I'm one of those who will call the round when about 75-80% of the tables are done. Yes, that sounds like "early for their own funeral", but the first pairs have already refreshed their coffee and are running out of things to talk about that won't tell the other tables how to play the next round. And most of that 20% will finish by the time I finish calling the round. And those that, regularly, don't - let's just say that they feel no pressure to finish if the round *hasn't* been called ("What's your problem, we still have time?").
And given the choice between the slow players leaving because they're too frustrated and the *fast* players leaving because they're too frustrated, I know where I live.
#13
Posted 2021-May-01, 10:12
mycroft, on 2021-April-30, 11:28, said:
I was thinking of one specific director who would tell the room to hurry up about ten minutes into a fifteen-minute round, among other things. I often noticed him calling rounds several minutes early, with the wall clock in easy view to everyone but him.
At one newly formed club where I was directing I had to gradually wean players off slowness by lowering the time limits to ACBL standards and refusing to let players start boards with one minute left in the round. I know both sides of the equation, and I still consider the term "early for his own funeral" a good description of the director in question.
#14
Posted 2021-May-01, 11:15
morecharac, on 2021-May-01, 10:12, said:
At one newly formed club where I was directing I had to gradually wean players off slowness by lowering the time limits to ACBL standards and refusing to let players start boards with one minute left in the round. I know both sides of the equation, and I still consider the term "early for his own funeral" a good description of the director in question.
F2F, I don't let players start boards with less than *four* minutes left on a round (OTOH I will never interrupt a board once started, or tell the room to hurry up either).
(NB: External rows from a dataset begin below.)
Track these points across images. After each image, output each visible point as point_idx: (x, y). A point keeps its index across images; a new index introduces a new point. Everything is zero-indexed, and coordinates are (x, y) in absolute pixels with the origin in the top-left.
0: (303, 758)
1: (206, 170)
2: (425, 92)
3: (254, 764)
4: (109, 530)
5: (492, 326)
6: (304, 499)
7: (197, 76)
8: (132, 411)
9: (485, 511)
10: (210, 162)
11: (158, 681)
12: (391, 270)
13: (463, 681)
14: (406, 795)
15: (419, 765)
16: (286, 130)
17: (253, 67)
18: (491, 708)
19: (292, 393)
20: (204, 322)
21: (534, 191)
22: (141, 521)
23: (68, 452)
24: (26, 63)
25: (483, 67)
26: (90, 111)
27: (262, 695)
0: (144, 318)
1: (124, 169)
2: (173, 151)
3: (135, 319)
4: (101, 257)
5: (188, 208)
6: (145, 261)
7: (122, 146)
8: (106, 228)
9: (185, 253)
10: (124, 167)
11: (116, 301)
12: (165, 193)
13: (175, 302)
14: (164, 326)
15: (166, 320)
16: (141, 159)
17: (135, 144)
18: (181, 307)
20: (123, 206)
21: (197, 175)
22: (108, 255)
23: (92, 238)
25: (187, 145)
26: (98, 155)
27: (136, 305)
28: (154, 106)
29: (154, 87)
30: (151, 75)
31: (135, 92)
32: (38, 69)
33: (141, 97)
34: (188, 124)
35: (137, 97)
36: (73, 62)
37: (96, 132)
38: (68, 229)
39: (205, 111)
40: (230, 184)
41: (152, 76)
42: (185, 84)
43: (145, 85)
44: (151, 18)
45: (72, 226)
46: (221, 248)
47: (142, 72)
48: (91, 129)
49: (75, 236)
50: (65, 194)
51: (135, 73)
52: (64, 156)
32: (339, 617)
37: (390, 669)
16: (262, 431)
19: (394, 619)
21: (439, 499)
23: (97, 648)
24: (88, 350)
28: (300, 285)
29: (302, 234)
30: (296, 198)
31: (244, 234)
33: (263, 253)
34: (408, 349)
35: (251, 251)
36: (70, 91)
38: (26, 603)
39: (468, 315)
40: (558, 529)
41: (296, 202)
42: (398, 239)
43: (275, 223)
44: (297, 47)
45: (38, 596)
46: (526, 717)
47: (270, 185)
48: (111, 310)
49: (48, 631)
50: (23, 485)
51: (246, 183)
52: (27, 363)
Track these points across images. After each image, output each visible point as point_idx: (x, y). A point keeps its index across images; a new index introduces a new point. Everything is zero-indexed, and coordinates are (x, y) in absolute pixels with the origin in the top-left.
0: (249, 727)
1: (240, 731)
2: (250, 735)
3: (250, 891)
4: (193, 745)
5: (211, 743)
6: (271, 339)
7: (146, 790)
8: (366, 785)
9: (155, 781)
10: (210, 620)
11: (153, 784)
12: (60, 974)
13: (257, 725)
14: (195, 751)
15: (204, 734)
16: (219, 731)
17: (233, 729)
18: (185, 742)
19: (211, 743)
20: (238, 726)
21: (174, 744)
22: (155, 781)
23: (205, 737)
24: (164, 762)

I also have no compunction about calling rounds several minutes "early", if the hands are such that almost every table has finished and people are getting restless. I'm not the kind who would be early for my own funeral, I just consider effective time management part of my duties. All but the slowest pairs seem comfortable with this and even they prefer it to the previous style of letting things run out of control every round and then screaming at them to play it out quickly.
Maybe that last point is the key - manners and consistency are probably more important than actual methods.
#15
Posted 2021-May-01, 14:32
But that was the one where we played 13x2 in 2h45, 2h50 if it was slow.
#16
Posted 2021-May-01, 15:03
mycroft, on 2021-May-01, 14:32, said:
But that was the one where we played 13x2 in 2h45, 2h50 if it was slow.
Last week it was my club's turn to host a regional tournament online. When a senior director saw that I was regularly calling the round with 3-4 tables still playing, he urged me to ease off, because the the slow tables would never catch up. I knew what I was doing. We finished 20 boards in 2h15 despite many inexperienced online.
#17
Posted 2021-May-02, 01:27
squeezergb, on 2020-September-06, 06:45, said:
Sorry it's taken me more than six months to spot this!
We got multiple complaints when we turned it off, almost exclusively from the faster players who clearly get bored in the timed events. The slower players are the same ones who are slow in real life and they are monitored and it is not the history function that is the problem.